▶ [ABOUT THIS TASK]: Select each line in the entries below that contains the word "Example", and copy those lines out.
======== DATASET
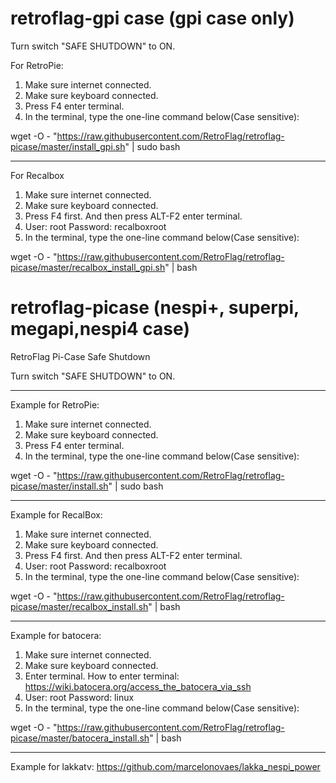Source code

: # retroflag-gpi case (gpi case only)
Turn switch "SAFE SHUTDOWN" to ON.

For RetroPie:

1. Make sure internet connected.
2. Make sure keyboard connected.
3. Press F4 enter terminal.
4. In the terminal, type the one-line command below(Case sensitive):

wget -O - "https://raw.githubusercontent.com/RetroFlag/retroflag-picase/master/install_gpi.sh" | sudo bash

--------------------
For Recalbox
1. Make sure internet connected.
2. Make sure keyboard connected.
3. Press F4 first. And then press ALT-F2 enter terminal.
4. User: root Password: recalboxroot
5. In the terminal, type the one-line command below(Case sensitive):

wget -O - "https://raw.githubusercontent.com/RetroFlag/retroflag-picase/master/recalbox_install_gpi.sh" | bash



# retroflag-picase (nespi+, superpi, megapi,nespi4 case)
RetroFlag Pi-Case Safe Shutdown

Turn switch "SAFE SHUTDOWN" to ON.

--------------------

Example for RetroPie:
1. Make sure internet connected.
2. Make sure keyboard connected.
3. Press F4 enter terminal.
4. In the terminal, type the one-line command below(Case sensitive):

wget -O - "https://raw.githubusercontent.com/RetroFlag/retroflag-picase/master/install.sh" | sudo bash

--------------------

Example for RecalBox:
1. Make sure internet connected.
2. Make sure keyboard connected.
3. Press F4 first. And then press ALT-F2 enter terminal.
4. User: root Password: recalboxroot
5. In the terminal, type the one-line command below(Case sensitive):

wget -O - "https://raw.githubusercontent.com/RetroFlag/retroflag-picase/master/recalbox_install.sh" | bash

--------------------

Example for batocera:
1. Make sure internet connected.
2. Make sure keyboard connected.
3. Enter terminal. How to enter terminal: https://wiki.batocera.org/access_the_batocera_via_ssh
4. User: root Password: linux
5. In the terminal, type the one-line command below(Case sensitive):

wget -O - "https://raw.githubusercontent.com/RetroFlag/retroflag-picase/master/batocera_install.sh" | bash

--------------------

Example for lakkatv:
https://github.com/marcelonovaes/lakka_nespi_power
================
▶ [RESPONSE BELOW]:
Example for RetroPie:
Example for RecalBox:
Example for batocera:
Example for lakkatv:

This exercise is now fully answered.